■ Passage shown
Content starts

Reputation: 9134
Node.js verify function does not verify signature when openssl command line does
I am trying to use the Node.js crypto module to verify a signature for some data. I am using Node.js 0.8.0.
The data in a file has been hashed using the MD5 algorithm and signed using a private RSA key, and the signature saved to a separate file. This has all been done using Java libraries.
If I use openssl to verify the signature this is successful, using:
openssl dgst -verify mykey.pem -signature example.sig hello.txt
It responds with Verified OK. If I change a single character of hello.txt it does not verify. I can add a -MD5 parameter to the above command and it still works, but I presume this is the default, but if I say -MD4 or -SHA it does not verify. This is all good.
If I then try to use the Node crypto module, which wraps openssl, I cannot get this verification to work.
My example code is:
var crypto = require("crypto");
var fs = require("fs");
var data = fs.readFileSync("./hello.txt");
var pubkey = fs.readFileSync("./mykey.pem", "utf8");
var signature = fs.readFileSync("./example.sig");
var verifier = crypto.createVerify ('RSA-MD5');
verifier.update (data);
var success = verifier.verify (pubkey, signature);
console.log(success);
This allways outputs false. I have tried:
- reading the data as 'utf8' and 'ascii' encoded, as it is a text file.

Content ends

■ Work instructions
a. In the Node.js signature question, which version of Node.js is being used?
b. Quote the stretch of the Node.js signature question from "The data in" through "is all good.".
c. Extend the Node.js signature question beyond the point where it stops.

■ Data provided
Content starts

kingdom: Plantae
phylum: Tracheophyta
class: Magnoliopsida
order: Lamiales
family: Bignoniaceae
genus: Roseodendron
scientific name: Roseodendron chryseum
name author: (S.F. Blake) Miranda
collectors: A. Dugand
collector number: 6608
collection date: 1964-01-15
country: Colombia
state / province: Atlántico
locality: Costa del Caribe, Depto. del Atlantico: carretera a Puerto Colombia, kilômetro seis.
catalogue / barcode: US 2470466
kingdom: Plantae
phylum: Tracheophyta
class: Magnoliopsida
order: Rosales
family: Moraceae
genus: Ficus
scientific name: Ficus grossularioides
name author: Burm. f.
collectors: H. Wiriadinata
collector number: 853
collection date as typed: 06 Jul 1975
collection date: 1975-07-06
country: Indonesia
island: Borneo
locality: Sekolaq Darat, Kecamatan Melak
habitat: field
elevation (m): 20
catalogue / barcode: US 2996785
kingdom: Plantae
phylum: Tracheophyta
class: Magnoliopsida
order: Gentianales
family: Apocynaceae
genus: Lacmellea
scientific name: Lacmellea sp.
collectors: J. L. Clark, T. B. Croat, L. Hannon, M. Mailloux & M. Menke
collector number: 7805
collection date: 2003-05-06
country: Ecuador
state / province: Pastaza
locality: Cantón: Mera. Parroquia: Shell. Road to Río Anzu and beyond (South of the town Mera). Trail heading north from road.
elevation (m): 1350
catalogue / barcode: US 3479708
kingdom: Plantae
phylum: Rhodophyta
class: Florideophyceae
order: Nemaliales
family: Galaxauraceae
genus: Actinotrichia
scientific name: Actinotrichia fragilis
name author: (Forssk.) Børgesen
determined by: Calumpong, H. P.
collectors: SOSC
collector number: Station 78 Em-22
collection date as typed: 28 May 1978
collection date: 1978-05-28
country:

Content ends

■ Answers per task
a. Node.js 0.8.0.

b.
The data in a file has been hashed using the MD5 algorithm and signed using a private RSA key, and the signature saved to a separate file. This has all been done using Java libraries.
If I use openssl to verify the signature this is successful, using:
openssl dgst -verify mykey.pem -signature example.sig hello.txt
It responds with Verified OK. If I change a single character of hello.txt it does not verify. I can add a -MD5 parameter to the above command and it still works, but I presume this is the default, but if I say -MD4 or -SHA it does not verify. This is all good.

c.
- reading the key as 'ascii' encoded (I have reason to think the key is fine as I was getting some exceptions when I was loading an incorrectly encoded key at one point)
- using MD5 instead of RSA-MD5 as the digest algorithm
- loading a base64 encoded signature rather than binary, and putting the 'base64' parameter on the verify function.
Am I misinterpreting that my code is performing the same operation as the openssl command line I show here? Any suggestions for how to resolve this?
Update: I have also tried using a self-signed trusted certificate rather than just a key. I have confirmed that openssl verifies the certificate, and yet the node crypto library does not verify the file.
Upvotes: 5
Views: 5869
Answers (1)
Reputation: 9134
I finally found that it was a signature format problem - verify has a third parameter, which defaults to 'binary' when I had the 'hex' format.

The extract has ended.